-- Entries provided follows --

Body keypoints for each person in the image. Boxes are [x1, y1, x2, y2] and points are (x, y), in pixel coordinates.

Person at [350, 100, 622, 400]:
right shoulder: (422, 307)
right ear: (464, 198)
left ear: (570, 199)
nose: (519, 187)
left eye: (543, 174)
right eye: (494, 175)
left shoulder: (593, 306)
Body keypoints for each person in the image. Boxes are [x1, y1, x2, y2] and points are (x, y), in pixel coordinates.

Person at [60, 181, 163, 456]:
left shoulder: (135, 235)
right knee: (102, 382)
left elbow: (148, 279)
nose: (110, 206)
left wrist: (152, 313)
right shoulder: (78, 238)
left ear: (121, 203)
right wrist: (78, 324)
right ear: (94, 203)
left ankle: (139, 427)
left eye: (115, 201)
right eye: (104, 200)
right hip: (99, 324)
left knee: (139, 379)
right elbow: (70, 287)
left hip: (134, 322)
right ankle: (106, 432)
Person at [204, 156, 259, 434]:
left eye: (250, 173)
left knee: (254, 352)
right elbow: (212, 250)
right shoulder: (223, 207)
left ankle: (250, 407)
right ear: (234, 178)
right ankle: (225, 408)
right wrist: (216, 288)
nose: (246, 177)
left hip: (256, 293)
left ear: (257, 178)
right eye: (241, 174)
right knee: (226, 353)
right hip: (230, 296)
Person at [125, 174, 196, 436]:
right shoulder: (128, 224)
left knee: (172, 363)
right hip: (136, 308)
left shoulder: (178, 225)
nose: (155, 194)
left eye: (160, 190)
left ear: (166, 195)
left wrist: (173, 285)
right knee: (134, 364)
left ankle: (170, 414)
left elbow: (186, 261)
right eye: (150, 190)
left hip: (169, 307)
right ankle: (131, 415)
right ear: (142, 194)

-- Entries provided concluded --

_Work to complete_
Search the entries for the word "wrist", then list each line that holds it.

_Written response_
left wrist: (152, 313)
right wrist: (78, 324)
right wrist: (216, 288)
left wrist: (173, 285)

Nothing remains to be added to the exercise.